Which Side Are You On? Trying to Be For Labor When It's Flat On Its Back
- Author: Thomas Geoghegan
- Language: English
- Genre: Labor studies
- Publisher: Farrar, Straus and Giroux
- Publication date: August 1, 1991
- Publication place: United States
- Media type: Print (hardcover)
- Pages: 352
- ISBN: 978-0374289195

= Which Side Are You On? (book) =

1991 book by Thomas Geoghegan

Which Side Are You On? Trying to Be For Labor When It's Flat on Its Back is a 1991 book by Thomas Geoghegan. It was reissued by The New Press in 2004. It chronicles Geoghegan's work with labor unions in the 1970s and 1980s, particularly his efforts to help steel workers at South Deering's Wisconsin Steel mill.

==Reception==
Which Side Are You On? was nominated for the 1991 National Book Critics Circle Award.
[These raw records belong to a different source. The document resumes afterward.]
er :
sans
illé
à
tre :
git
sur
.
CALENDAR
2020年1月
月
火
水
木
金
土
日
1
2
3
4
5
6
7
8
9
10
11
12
It earned positive reviews. The New York Times referred to it as a "quirky, brilliant career memoir."

==Legacy==
Its reputation has grown over the years. Hendrik Hertzberg, in a 2009 New Yorker article, called it "one of the finest nonfiction books by a contemporary author...a delightful book about the labor movement." Alex Kotlowitz, in the Chicago Tribune, wrote that it was a "smart, irreverent, personal account of organized labor's woes, from a union sympathizer."